4 produces inaccurate programming answers too
Obviously. But it is FAR better yet again.
Not really. I ask it questions all the time and it makes shit up.
Yes. But it is better than 3.5 without any doubt.
Lemmy seems to be very near-sighted when it comes to the exponential curve of AI progress, I think this is an effect because the community is very anti-corp
In what year do you estimating AI will have 90% accuracy?
No clue? Somewhere between a few years (assuming some unexpected breakthrough) or many decades? The consensus from experts (of which I am not) seems to be somewhere in the 2030s/40s for AGI. I’m guessing accuracy probably will be more on a topic by topic basis, LLMs might never even get there, or only related to things they’ve been heavily trained on. If predictive text doesn’t do it then I would be betting on whatever Yann LeCun is working on.
You have no idea how many times I mentioned this observation from my own experience and people attacked me like I called their baby ugly
ChatGPT in its current form is good help, but nowhere ready to actually replace anyone
A lot of firms are trying to outsource their dev work overseas to communities of non-English speakers, and then handing the result off to a tiny support team.
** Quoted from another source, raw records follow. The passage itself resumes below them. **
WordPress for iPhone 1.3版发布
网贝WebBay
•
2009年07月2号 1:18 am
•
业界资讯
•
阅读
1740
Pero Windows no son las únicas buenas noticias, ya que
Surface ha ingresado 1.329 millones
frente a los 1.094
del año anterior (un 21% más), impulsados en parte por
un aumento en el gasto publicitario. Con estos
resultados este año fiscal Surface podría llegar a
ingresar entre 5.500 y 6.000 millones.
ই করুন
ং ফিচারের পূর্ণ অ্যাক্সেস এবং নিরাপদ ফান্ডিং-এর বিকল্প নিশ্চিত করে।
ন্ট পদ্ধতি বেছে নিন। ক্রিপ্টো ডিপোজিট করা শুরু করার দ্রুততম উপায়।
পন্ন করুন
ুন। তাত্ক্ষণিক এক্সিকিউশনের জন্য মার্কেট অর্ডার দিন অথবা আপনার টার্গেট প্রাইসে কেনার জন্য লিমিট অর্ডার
ChatGPT lets the cheap low skill workers churn out miles of spaghetti code in short order, creating the illusion of efficiency for people who don’t know (or care) what they’re buying.
I guess it depends on the programming language… With python, I got very fast great results. But python is all about quick and dirty 😂
In Rust, it’s not great. It can’t do proper memory management in the language, which is pretty essential.
Well, if you use free chatGPT you only have knowledge until 2022, maybe that’s the reason
If you ask the wrong questions you get the wrong results. If you don’t check the response for accuracy, you get invalid answers.
It’s just a tool. Don’t use it wrong because you’re lazy.